Jemca Car Group saw a £500,000 profit disintegrate into losses of over £4m last year with bosses admitting that shrinking new car margins had taken their toll.
Accounts recently published via Companies House show that the London-based Toyota and Lexus dealer made a pre-tax loss of £4.71m in the 12 months to the end of March 2024.
The figure is a whopping 991% down on the previous year’s profit before tax of £529,294, marking one of the biggest swings in what has been a brutal results season for dealers across the board.
It also came despite turnover being up almost 10% from £314.88m to £345.16m in 2024.
There was also good news when it came to used car sales, which rose 6.1% to 6,988, and new vehicle retail sales, which increased by 16.1%.
Meanwhile, fleet sales increased by 50.7% reflecting an overall increase in total new cars sales of 27.0% at 9,279 units.
However, bosses are expecting the ZEV mandate to impact sales in the coming years, with both Toyota and Lotus being slow to electrify their ranges.
‘The level of business and the year end financial position reflect a very challenging trading environment for the company, mainly due to the reduction in new car margin from the manufacturer and the UK used car value realignment in the last quarter of 2023, which lead to a significant reduction in gross profit and the requirement for an increase in used car provision,’ said director Masahiro Kuwahara.
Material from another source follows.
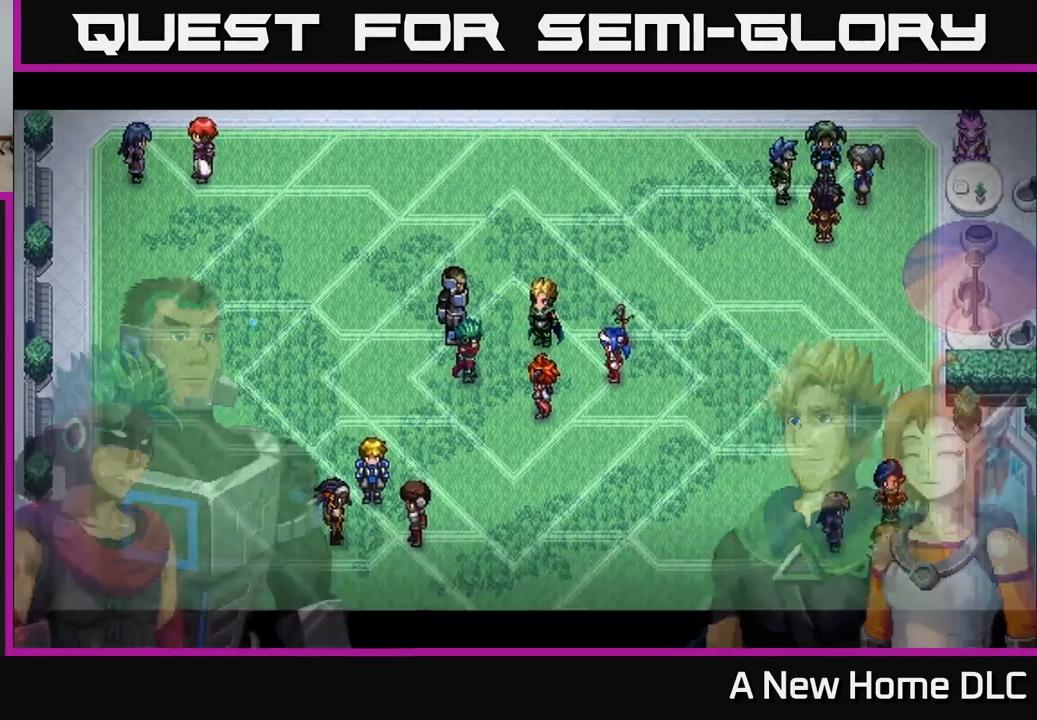
{"buttons": [], "left_stick": "center", "right_stick": "center", "events": []}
‘The significant increase in UK interest rates on borrowings, and high inflation rates, specifically in utilities has put pressure on controlling operational and structural costs within the business.
‘Management continues to review operational and structural costs ni several areas to improve cost efficiencies focusing on managing headcount levels and increasing focus on cash flow management to keep long term borrowing within the budgeted limits set, but increasing operational and governance resources where appropriate.
‘The company continues to take actions to control ageing of used car stock and tight controls on working capital to reduce the risk of losses arising from fluctuating market values.
‘There was also increased emphasis on strong credit control to ensure that debt recovery was maximised, and debt write off was avoided during the current economic uncertainty.
‘Management will continue to take action on the business’s cost base in the forthcoming year, specifically headcount levels, used vehicle stock levels, advertising costs and reduced utility consumption.’
Speaking specifically about the ZEV mandate, he added: ‘The UK ZEV mandate, which commenced on 1st January 2024 requiring 22% of registrations having to be Full EV, increasing each year until 2035, will have an initial negative effect on new vehicle sales, as we wait for our manufacturer to produce new models and local councils to install a far better infrastructure.
‘When this is achieved we remain confident of significantly increased customer demand.’
The recently published documents show that Jemca ended the year with net cash in hand and at the bank of £6.91m.
When it came to staff, the company’s workforce decreased from an average of 449 employees to 439.
Despite this, wages and salaries increased from £21.94m to £22.04m with overall staffing costs coming in at £25.77m.
Meanwhile, the accounts also show that the vast majority of the company’s improved turnover (£306.59m) came from the sale of goods, namely new and used vehicles, with the rendering of services raising a further £38.57m.